“Was not their mistake once more bred of the life of slavery that they had been living?—a life which was always looking upon everything, except mankind, animate and inanimate—‘nature,’ as people used to call it—as one thing, and mankind as another, it was natural to people thinking in this way, that they should try to make ‘nature’ their slave, since they thought ‘nature’ was something outside them” — William Morris


Monday, July 21, 2014

When The Onion Agrees with You

...you know you're on to something

Look how it phrases things: 

“Even if every person decided to sit down at the exact same time, there would still be an adequate number of chairs to go around,” Clouse added. “As far as chairs go, we’re basically set.”
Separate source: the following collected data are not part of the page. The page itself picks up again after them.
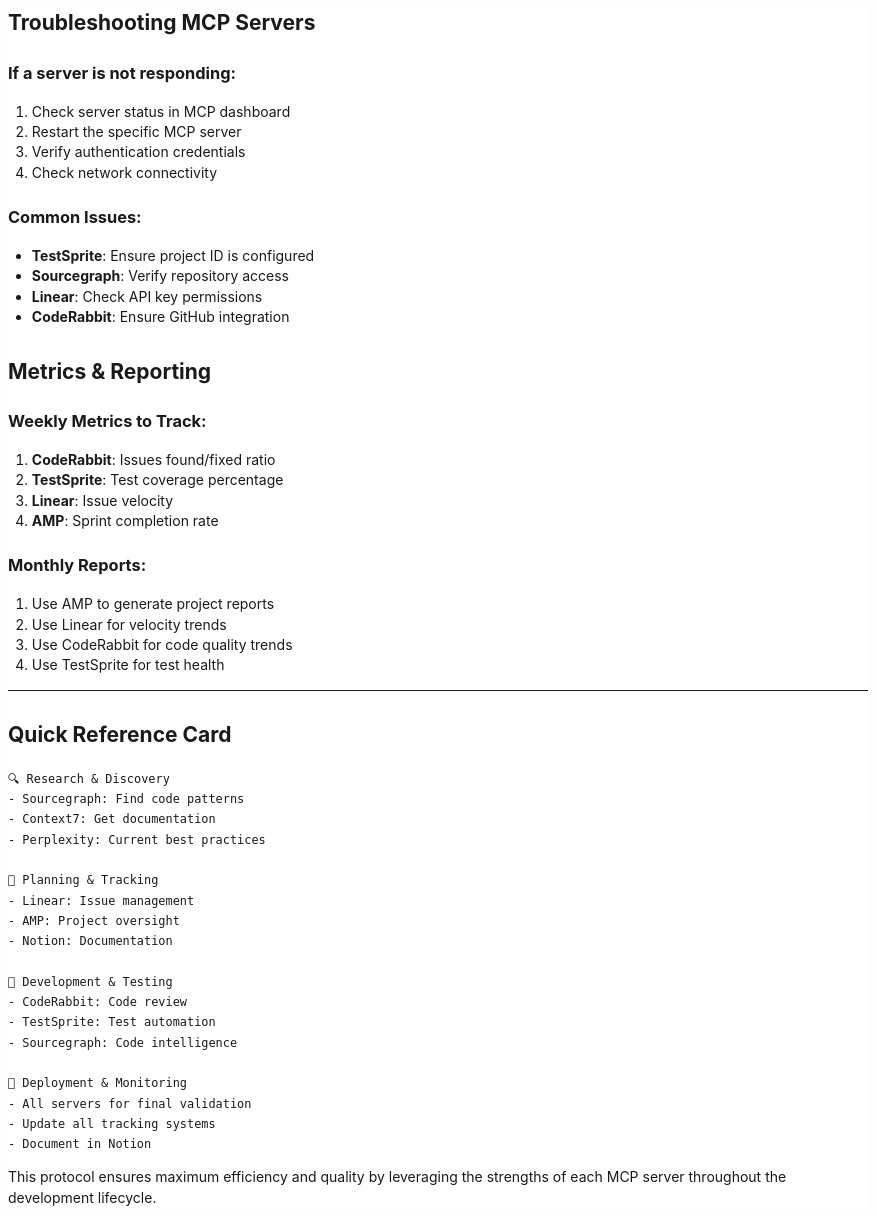 ## Troubleshooting MCP Servers

### If a server is not responding:
1. Check server status in MCP dashboard
2. Restart the specific MCP server
3. Verify authentication credentials
4. Check network connectivity

### Common Issues:
- **TestSprite**: Ensure project ID is configured
- **Sourcegraph**: Verify repository access
- **Linear**: Check API key permissions
- **CodeRabbit**: Ensure GitHub integration

## Metrics & Reporting

### Weekly Metrics to Track:
1. **CodeRabbit**: Issues found/fixed ratio
2. **TestSprite**: Test coverage percentage
3. **Linear**: Issue velocity
4. **AMP**: Sprint completion rate

### Monthly Reports:
1. Use AMP to generate project reports
2. Use Linear for velocity trends
3. Use CodeRabbit for code quality trends
4. Use TestSprite for test health

---

## Quick Reference Card

```
🔍 Research & Discovery
- Sourcegraph: Find code patterns
- Context7: Get documentation
- Perplexity: Current best practices

📝 Planning & Tracking
- Linear: Issue management
- AMP: Project oversight
- Notion: Documentation

🔨 Development & Testing
- CodeRabbit: Code review
- TestSprite: Test automation
- Sourcegraph: Code intelligence

🚀 Deployment & Monitoring
- All servers for final validation
- Update all tracking systems
- Document in Notion
```

This protocol ensures maximum efficiency and quality by leveraging the strengths of each MCP server throughout the development lifecycle.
That's my line! Take a look at this. Marina Zurkow's new thing. I had to do the entry on plexiglass chairs! 

In case you haven't been following this, I'm a bit obsessed with chairs as they are a good way of thinking about how nonhuman nonsentient things have agency. A human is now a chair vector. After we go extinct there will be huge piles of chairs on whatever planets we have colonized. The first thing you design in Design 101 is...a chair. 

Making a chair comes from the age of agrilogistics. The conquering king sitting on his enemies etc. Then everyone had to have one: democracy! But they are no good for you. In effect they are literally a virus: an idea-virus and a chair-virus, and we seem hopelessly incapable to stop reproducing them.